MATERIAL TO PROCESS: Begin

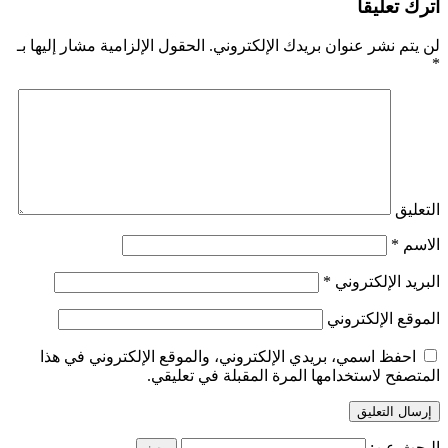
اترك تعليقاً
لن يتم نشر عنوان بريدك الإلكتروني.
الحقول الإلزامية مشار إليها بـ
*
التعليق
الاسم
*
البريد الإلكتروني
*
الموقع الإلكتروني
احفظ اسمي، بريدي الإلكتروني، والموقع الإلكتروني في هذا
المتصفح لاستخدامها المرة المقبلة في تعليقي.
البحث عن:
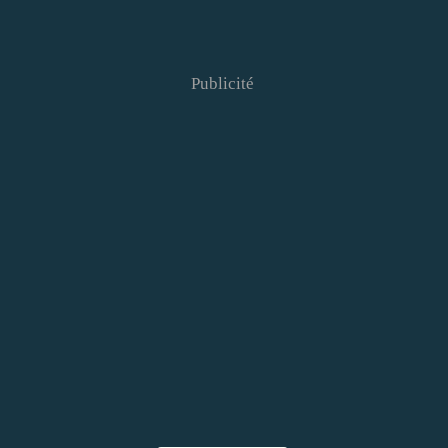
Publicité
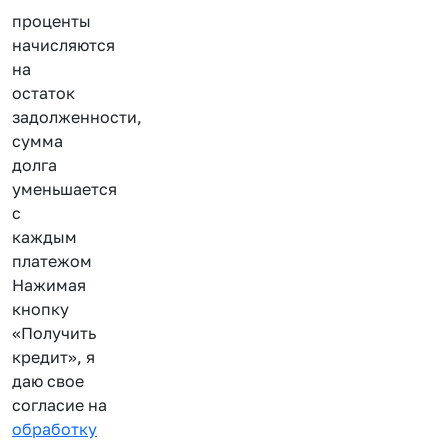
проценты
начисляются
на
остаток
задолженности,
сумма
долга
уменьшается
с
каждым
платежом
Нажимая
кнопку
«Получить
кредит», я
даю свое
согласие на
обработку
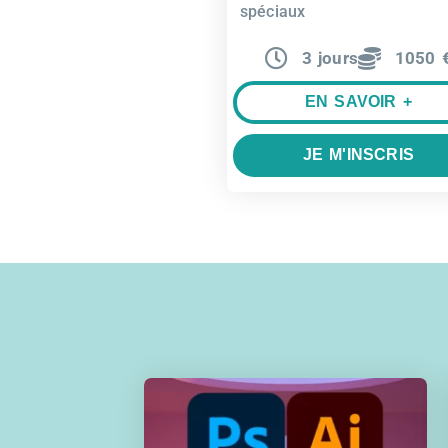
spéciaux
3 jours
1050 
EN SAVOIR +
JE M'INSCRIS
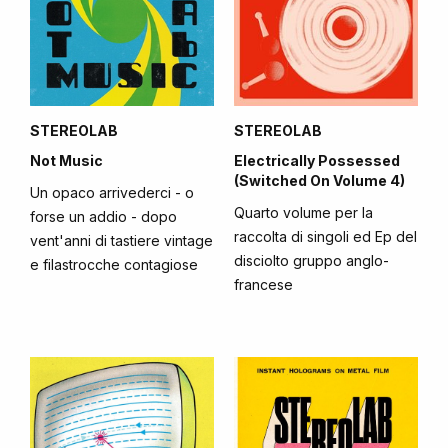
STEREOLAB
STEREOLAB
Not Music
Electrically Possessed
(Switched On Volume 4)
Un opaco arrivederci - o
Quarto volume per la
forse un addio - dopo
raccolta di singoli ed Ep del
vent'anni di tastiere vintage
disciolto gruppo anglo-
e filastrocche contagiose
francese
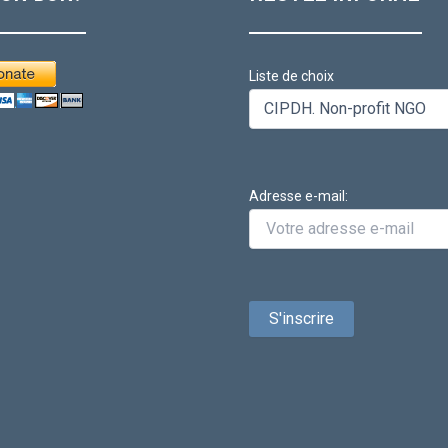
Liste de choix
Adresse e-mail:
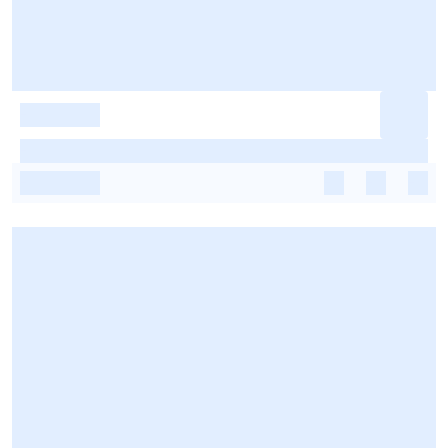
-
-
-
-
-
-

MATERIAL TO PROCESS: End

§ EXERCISE DESCRIPTION
Could the entries above be printed again exactly, apart from the pictures?

§ SOLUTION TO THIS EXERCISE
اترك تعليقاً
لن يتم نشر عنوان بريدك الإلكتروني.
الحقول الإلزامية مشار إليها بـ
*
التعليق
الاسم
*
البريد الإلكتروني
*
الموقع الإلكتروني
احفظ اسمي، بريدي الإلكتروني، والموقع الإلكتروني في هذا
المتصفح لاستخدامها المرة المقبلة في تعليقي.
البحث عن:
Publicité
проценты
начисляются
на
остаток
задолженности,
сумма
долга
уменьшается
с
каждым
платежом
Нажимая
кнопку
«Получить
кредит», я
даю свое
согласие на
обработку
spéciaux
3 jours
1050 
EN SAVOIR +
JE M'INSCRIS
STEREOLAB
STEREOLAB
Not Music
Electrically Possessed
(Switched On Volume 4)
Un opaco arrivederci - o
Quarto volume per la
forse un addio - dopo
raccolta di singoli ed Ep del
vent'anni di tastiere vintage
disciolto gruppo anglo-
e filastrocche contagiose
francese
Liste de choix
Adresse e-mail:
-
-
-
-
-
-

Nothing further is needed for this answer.